What Lies Past Eternity, for the Universe?
January 3, 2009 10:38 PM   Subscribe

Exit Mundi's thoughts on the latest anticipated apocalypse: the coming apocalypse in 10,000,000,000,000,000,000,000,000,000,000,000, 000,000,000,000,000,000,000,000,000,000,000,000, 000,000,000,000,000,000,000,000,000,000 A.D.. (No kidding.)

(Previously and previously.) (head asplode)

The subpage lists as sources Evolving Cosmos and Stephen Battersby's February '05 article in New Scientist, "The Final Unravelling of the Universe."

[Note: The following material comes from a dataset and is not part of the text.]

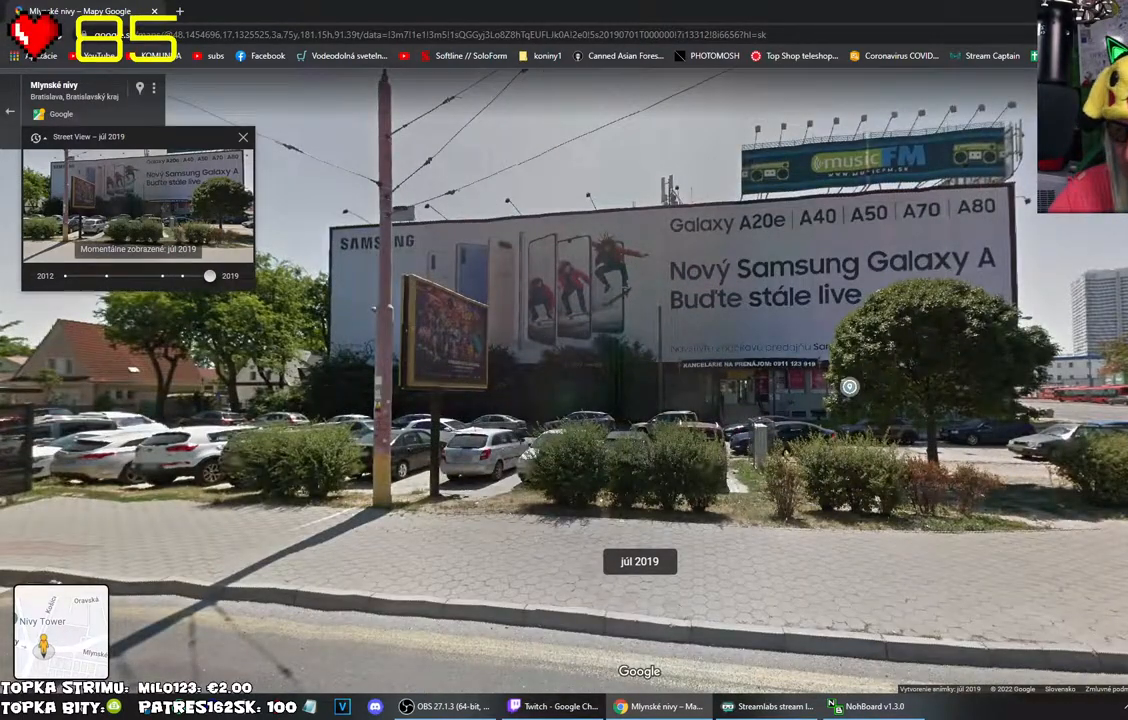
{"keys": [], "mouse": [], "events": []}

Although the site at large is familiar to many Mefites, this particular subpage seems to have been added rather recently and I thought contained ideas that are unusual and interesting enough to be worthy of highlighting ...
posted by WCityMike (70 comments total)

This post was deleted for the following reason: Poster's Request -- loup



 
Way to break the front page WCityMike!
posted by gomichild at 10:40 PM on January 3, 2009


Post Apocalypse. Nope, it's not wrapping.
posted by hackwolf at 10:43 PM on January 3, 2009 [1 favorite]


Not wrapping mate. Sorry.
posted by gomichild at 10:44 PM on January 3, 2009


I can't wait to hole myself up with a few virgins to prepare for this inevitable oncoming apocalypse.
posted by qvantamon at 10:46 PM on January 3, 2009


that would be vacapinta, WCityMike.
posted by taz at 10:47 PM on January 3, 2009


This is why neither historians nor prophets will never be considered scientists: They don't know when to use scientific notation.
posted by faster than a speeding bulette at 10:50 PM on January 3, 2009 [5 favorites]


Scientific notation, anyone?
posted by twoleftfeet at 10:51 PM on January 3, 2009 [3 favorites]


It's a new year and Metafilter is already broken.
posted by twoleftfeet at 10:52 PM on January 3, 2009


You got your apocalypse in my mefi!
posted by cashman at 10:52 PM on January 3, 2009 [1 favorite]


faster than a speeding bullet beat me to the comment about scientific notation. Parse for string lengths that are too big and insert a line break, please.
posted by twoleftfeet at 10:53 PM on January 3, 2009


1 x 10^134 by my count.
posted by twoleftfeet at 10:57 PM on January 3, 2009


*makes it the sacred mission of his lineage to kill WCityMikes before they post to Metafilter, until the end of times*
posted by qvantamon at 11:02 PM on January 3, 2009 [1 favorite]


Please people, don't blame big numbers! Small numbers will also hurt. Witness:
0.000000000000000000000000000000000000000000000001....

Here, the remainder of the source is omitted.